- Estudio Alvarez Calderón
Investments in Work for Taxes is reaching its lowest level since 2015
Promo Inversion the government entity that promotes the investment mechanism of work for taxes indicates that so far this year there are 9 projects worth S/.254 million earmarked for this mechanism which is below the amount considered for this year of S/.701 million.
In 2017 71 projects were approved for S/927 million. This is due in part for the uncertainty to invest in the public and private sector in general. Another reason is that the system is new for the Promo Inversion authorities who are learning how to use it.

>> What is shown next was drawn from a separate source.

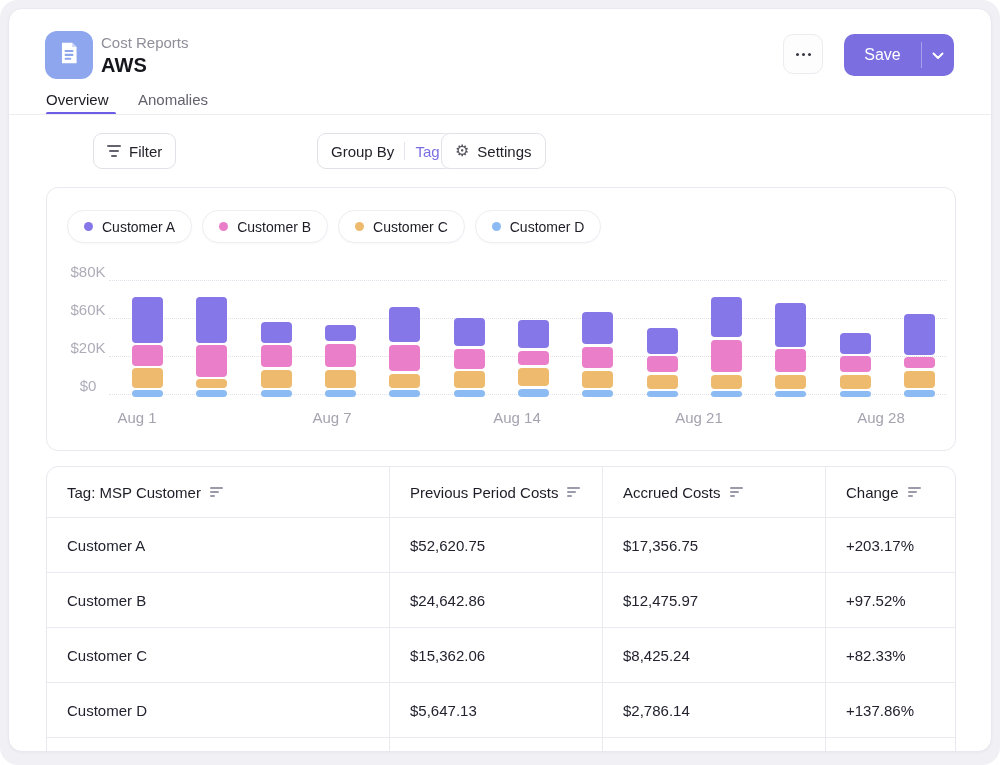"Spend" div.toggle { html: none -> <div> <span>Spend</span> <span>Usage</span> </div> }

Work for taxes allows a private sector taxpayer that has a substantial amount of funds to pay as income taxes to use those funds to invest in public sector projects of rural electrification, fishing, sports, environment, urban empowerment, social protection, social development, transport, communications and justice besides infrastructure in public sector real estate properties approved by Legislative Decree 1250 in 2016. In terms of sanitation, the execution of public investment projects includes the operation of said projects for a period of 1 year.
The scheme was approved by Law 29230 that promotes regional and local public investment with participation of the private sector. Supreme Decree 409-2015 regulates article of Law No. 30264, which incorporates the entities of the national government in the scope of Law No. 29230. Article 17 of Law 30264 establishes measures to promote economic growth. It allows the national government to execute Works for Taxes.
The national government assigned S/11800 million for execution of projects through work for taxes for regional and local governments and public universities. Of this amount S/9000million are distributed among the 1800 municipalities, S/1873 to regional governments. The regional government of Ancash has S/568.5 million to invest while Arequipa, Cajamarca, La Libertad, Lima, Moquegua, Piura, Puno and Ucayali do not have access to these funds in 2019. This is due because they have not complied with fiscal regulations in the previous years.